Für Unternehmen, die in Russland aktiv bleiben wollen oder mit russischen Unternehmen weiterhin Geschäfte machen wollen, ist diese Situation alles andere als erbaulich. Ein Gang vor den EuGH mit einem anschließenden jahrelangen Prozess, um Klarheit über einzelne Sanktionsvorgaben zu erhalten, ist keine wirkliche Lösung. „Was in Europa fehlt, ist eine gewisse Kompetenzbündelung“, sagt auch Skadden-Experte Albrecht vom Kolke.

In der EU-Kommission ist diese Analyse nicht ganz neu. In Brüssel gab es schon vor dem Krieg in der Ukraine Bestrebungen, eine zentrale Behörde nach Vorbild des OFAC (Office of Foreign Assets Control) in den USA aufzubauen, die dann für die Anwendung und Überwachung von Handels- und Wirtschaftssanktionen zuständig wäre.

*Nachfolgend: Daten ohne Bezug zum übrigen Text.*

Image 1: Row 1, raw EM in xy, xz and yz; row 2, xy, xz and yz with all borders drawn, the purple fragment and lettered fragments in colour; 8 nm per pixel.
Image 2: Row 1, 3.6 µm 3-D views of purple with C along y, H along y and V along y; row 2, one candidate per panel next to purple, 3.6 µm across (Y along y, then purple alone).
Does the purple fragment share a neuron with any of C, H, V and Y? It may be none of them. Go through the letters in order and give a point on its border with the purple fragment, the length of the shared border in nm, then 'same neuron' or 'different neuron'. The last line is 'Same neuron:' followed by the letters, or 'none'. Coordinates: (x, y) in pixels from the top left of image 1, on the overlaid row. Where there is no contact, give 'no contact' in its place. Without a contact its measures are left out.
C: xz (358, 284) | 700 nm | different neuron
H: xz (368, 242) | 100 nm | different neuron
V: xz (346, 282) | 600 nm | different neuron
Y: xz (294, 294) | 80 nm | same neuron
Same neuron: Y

Ruf nach europäischem OFAC

Durch den Krieg und die massiven Russland-Sanktionen haben diese Bestrebungen nach Einschätzung von Albrecht vom Kolke zusätzlichen Auftrieb bekommen. „Viele Unternehmen würden ein europäisches OFAC auf jeden Fall begrüßen, würde eine solche Behörde doch mehr Rechtssicherheit schaffen, als sie heute vorhanden ist.“

Der Aufbau einer solchen Behörde geht allerdings auch nicht von heute auf morgen und erscheint daher nur mittelfristig hilfreich. „Die Entscheider in den Unternehmen brauchen trotzdem klare Aussagen, was erlaubt ist und was nicht, auch um eine eigene persönliche Haftung zu vermeiden“, unterstreicht der Skadden-Anwalt. Es sei eine ziemliche Herausforderung, diese klaren Aussagen methodisch einwandfrei aus den Sanktionsverordnungen abzuleiten. Für die EU-Kommission bleibt damit noch einige Arbeit beim Nachjustieren der Formulierungen. Denn dass die Sanktionen so schnell wieder aufgehoben werden könnten, erwartet niemand.